Overview

Chirality is the most intriguing yet essential facet of nature, governing life’s biochemical processes and precision. It can be observed from a snail shell pattern in a macroscopic world to an amino acid, the minutest building block of life. Most of the snails around the world have right-coiled shells because of the intrinsic chirality in their genes. All the amino acids present in the human body exist in an enantiomerically pure state, except for glycine - the sole achiral amino acid. The chirality of amino acids has a significant consequence on the symmetry and function of naturally occurring proteins and enzymes. With 268 chiral centers, human chymotrypsin could exist in 2²⁶⁸ possible configurations if each amino acid took either of the enantiomeric forms. However, the role of chirality has ordained a single chiral chymotrypsin as the selective digestive enzyme.

Another critical aspect in the cascade of biochemical processes is that most enzymes interact with only one of the enantiomers due to their chirality. Consequently, enantioselectivity arises, like a lock-and-key mechanism, where only one enantiomer can fit into the enzyme’s binding site. This has a significant implication in the domain of drug design, where each enantiomer can induce a different effect. The role of chirality was brought to light in a devastating way nearly five decades ago when the drug thalidomide was prescribed for the treatment of morning sickness in pregnant women. Ever since, the properties of each enantiomer have been ascertained for every drug designed.

Most interestingly, this facet of chirality extends from the microcosm to the macrocosm. When Pasteur discovered the connection between optical activity and molecular chirality, it led him to conjecture that even the forces of nature are chiral. This has now been proven across the universe in the weak interactions between fundamental particles, which can violate parity symmetry.

Procedure

Ever noticed the patterns on the shell of a garden snail? In all probability, the shell will be right-coiled. In fact, in London, when a left-coiled snail was discovered, it was so rare that a worldwide campaign was launched to find it a left-coiled mate.

Indeed, almost all snails across the world have right-coiled shells—a consequence of the intrinsic chirality of their genes.

Like snails, most natural products and biomolecules are chiral. For example, all amino acids present in our body exist as single enantiomers, except for the sole achiral amino acid, glycine.

Amino acids are the building blocks of proteins; as such, the chirality of amino acids has significant consequences on the symmetry and function of all naturally occurring proteins and enzymes.
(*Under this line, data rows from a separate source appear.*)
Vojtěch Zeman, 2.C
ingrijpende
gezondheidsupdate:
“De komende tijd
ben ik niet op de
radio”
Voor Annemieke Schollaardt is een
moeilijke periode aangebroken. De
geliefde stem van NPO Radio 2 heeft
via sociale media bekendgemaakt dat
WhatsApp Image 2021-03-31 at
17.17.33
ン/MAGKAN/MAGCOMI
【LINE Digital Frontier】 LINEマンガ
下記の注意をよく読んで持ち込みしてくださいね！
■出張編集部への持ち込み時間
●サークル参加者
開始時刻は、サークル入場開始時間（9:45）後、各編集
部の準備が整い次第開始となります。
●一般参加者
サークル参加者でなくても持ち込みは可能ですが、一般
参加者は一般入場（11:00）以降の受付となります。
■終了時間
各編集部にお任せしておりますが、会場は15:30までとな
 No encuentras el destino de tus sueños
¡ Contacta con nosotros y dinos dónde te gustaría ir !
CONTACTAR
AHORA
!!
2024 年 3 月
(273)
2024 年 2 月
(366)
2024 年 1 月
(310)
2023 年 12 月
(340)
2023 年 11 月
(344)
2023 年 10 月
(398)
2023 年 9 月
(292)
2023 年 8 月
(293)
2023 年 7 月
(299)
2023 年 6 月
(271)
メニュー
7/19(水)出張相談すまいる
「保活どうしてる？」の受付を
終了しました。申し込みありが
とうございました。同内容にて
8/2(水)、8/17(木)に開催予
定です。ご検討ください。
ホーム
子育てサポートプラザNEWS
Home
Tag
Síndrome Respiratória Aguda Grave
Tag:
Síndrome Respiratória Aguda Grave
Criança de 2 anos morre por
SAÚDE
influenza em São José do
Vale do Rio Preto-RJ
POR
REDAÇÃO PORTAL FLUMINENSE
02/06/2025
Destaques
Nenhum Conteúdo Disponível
Consider the case of chymotrypsin, a digestive enzyme found in the intestines of many animals. Human chymotrypsin, with 268 amino acids in the sequence, has 268 chiral centers.

If each of these amino acids could exist in either of their two enantiomeric forms, human chymotrypsin would have 2²⁶⁸ possible configurations. Fortunately, amino acids exist as single enantiomers in our body, and accordingly, chymotrypsin is present in only one chiral configuration.

Owing to the chirality of their structure, most enzymes such as chymotrypsin specifically react with only one of the two enantiomers of a molecule. This enantioselectivity arises as only one of the enantiomers can fit in the enzyme’s binding site, analogous to a lock-and-key mechanism.

Accordingly, the enantiomers of a drug molecule can invoke different biological responses in the body. For instance, while the S enantiomer of the drug naproxen has anti-inflammatory properties, the R enantiomer of naproxen is a liver toxin. Thus, naproxen is sold as a single enantiomer.

Some drugs, such as ibuprofen, are sold as racemic mixtures. Here, while the S enantiomer is the active agent, the R enantiomer is inactive and harmless.